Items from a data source
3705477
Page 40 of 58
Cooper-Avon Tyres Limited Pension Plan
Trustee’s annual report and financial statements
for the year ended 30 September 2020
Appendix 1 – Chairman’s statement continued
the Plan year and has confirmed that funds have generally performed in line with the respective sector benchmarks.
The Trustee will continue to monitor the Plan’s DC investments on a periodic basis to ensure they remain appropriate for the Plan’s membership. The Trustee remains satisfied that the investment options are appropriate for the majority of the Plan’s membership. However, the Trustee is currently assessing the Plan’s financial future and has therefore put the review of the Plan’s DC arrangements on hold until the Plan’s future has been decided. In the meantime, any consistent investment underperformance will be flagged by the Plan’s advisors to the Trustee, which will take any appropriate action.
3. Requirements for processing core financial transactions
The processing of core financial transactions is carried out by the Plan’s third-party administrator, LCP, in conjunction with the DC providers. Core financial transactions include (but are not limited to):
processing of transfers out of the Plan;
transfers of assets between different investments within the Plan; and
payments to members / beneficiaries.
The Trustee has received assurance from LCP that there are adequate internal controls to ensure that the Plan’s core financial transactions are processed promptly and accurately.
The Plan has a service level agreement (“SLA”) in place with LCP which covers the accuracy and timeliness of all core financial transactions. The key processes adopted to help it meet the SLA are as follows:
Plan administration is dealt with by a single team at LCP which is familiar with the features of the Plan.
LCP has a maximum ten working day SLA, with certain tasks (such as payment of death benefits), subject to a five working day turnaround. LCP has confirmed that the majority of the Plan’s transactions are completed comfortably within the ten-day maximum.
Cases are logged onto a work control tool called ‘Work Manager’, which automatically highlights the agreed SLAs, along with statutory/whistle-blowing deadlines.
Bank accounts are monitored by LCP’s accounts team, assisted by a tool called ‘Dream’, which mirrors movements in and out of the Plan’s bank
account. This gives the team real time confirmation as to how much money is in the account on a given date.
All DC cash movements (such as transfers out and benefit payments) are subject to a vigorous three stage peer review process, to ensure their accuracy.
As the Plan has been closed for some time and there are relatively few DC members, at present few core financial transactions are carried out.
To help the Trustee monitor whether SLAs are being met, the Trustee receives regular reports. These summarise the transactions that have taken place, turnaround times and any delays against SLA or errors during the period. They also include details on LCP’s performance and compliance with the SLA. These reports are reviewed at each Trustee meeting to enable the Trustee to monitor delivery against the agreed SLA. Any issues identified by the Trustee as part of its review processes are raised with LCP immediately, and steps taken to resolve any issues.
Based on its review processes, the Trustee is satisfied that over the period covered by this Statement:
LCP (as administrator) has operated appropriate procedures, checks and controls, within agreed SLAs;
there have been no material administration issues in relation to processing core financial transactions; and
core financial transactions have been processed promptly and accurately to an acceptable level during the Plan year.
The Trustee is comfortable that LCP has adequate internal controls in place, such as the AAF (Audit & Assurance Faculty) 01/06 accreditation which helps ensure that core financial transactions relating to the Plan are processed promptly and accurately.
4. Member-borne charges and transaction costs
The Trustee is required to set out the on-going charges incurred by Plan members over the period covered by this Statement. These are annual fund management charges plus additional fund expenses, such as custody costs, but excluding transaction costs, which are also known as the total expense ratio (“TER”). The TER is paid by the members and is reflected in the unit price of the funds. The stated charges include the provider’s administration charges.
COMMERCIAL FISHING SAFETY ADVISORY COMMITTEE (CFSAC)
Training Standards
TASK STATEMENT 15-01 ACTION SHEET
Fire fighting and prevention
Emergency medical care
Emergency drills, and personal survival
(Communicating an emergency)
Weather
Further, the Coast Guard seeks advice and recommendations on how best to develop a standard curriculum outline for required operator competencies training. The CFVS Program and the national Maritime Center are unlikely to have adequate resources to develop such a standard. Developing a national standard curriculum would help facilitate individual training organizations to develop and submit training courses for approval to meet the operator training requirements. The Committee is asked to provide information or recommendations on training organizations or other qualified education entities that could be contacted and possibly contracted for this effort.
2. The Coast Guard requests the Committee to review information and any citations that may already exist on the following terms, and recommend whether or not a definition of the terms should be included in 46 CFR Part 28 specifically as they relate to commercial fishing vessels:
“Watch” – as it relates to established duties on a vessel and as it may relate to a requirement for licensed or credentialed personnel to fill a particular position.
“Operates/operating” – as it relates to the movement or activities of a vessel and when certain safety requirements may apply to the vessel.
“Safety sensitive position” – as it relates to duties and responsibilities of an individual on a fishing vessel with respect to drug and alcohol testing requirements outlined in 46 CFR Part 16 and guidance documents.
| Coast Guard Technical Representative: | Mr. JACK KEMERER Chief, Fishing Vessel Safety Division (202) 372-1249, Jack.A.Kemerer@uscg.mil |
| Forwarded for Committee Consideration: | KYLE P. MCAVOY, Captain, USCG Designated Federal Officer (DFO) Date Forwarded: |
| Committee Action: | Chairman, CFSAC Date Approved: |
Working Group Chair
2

* [DIRECTIONS] If a line above holds the string "have", copy it out.

* [RESULT OF THE EXERCISE]
the Plan year and has confirmed that funds have generally performed in line with the respective sector benchmarks.
To help the Trustee monitor whether SLAs are being met, the Trustee receives regular reports. These summarise the transactions that have taken place, turnaround times and any delays against SLA or errors during the period. They also include details on LCP’s performance and compliance with the SLA. These reports are reviewed at each Trustee meeting to enable the Trustee to monitor delivery against the agreed SLA. Any issues identified by the Trustee as part of its review processes are raised with LCP immediately, and steps taken to resolve any issues.
there have been no material administration issues in relation to processing core financial transactions; and
core financial transactions have been processed promptly and accurately to an acceptable level during the Plan year.
Further, the Coast Guard seeks advice and recommendations on how best to develop a standard curriculum outline for required operator competencies training. The CFVS Program and the national Maritime Center are unlikely to have adequate resources to develop such a standard. Developing a national standard curriculum would help facilitate individual training organizations to develop and submit training courses for approval to meet the operator training requirements. The Committee is asked to provide information or recommendations on training organizations or other qualified education entities that could be contacted and possibly contracted for this effort.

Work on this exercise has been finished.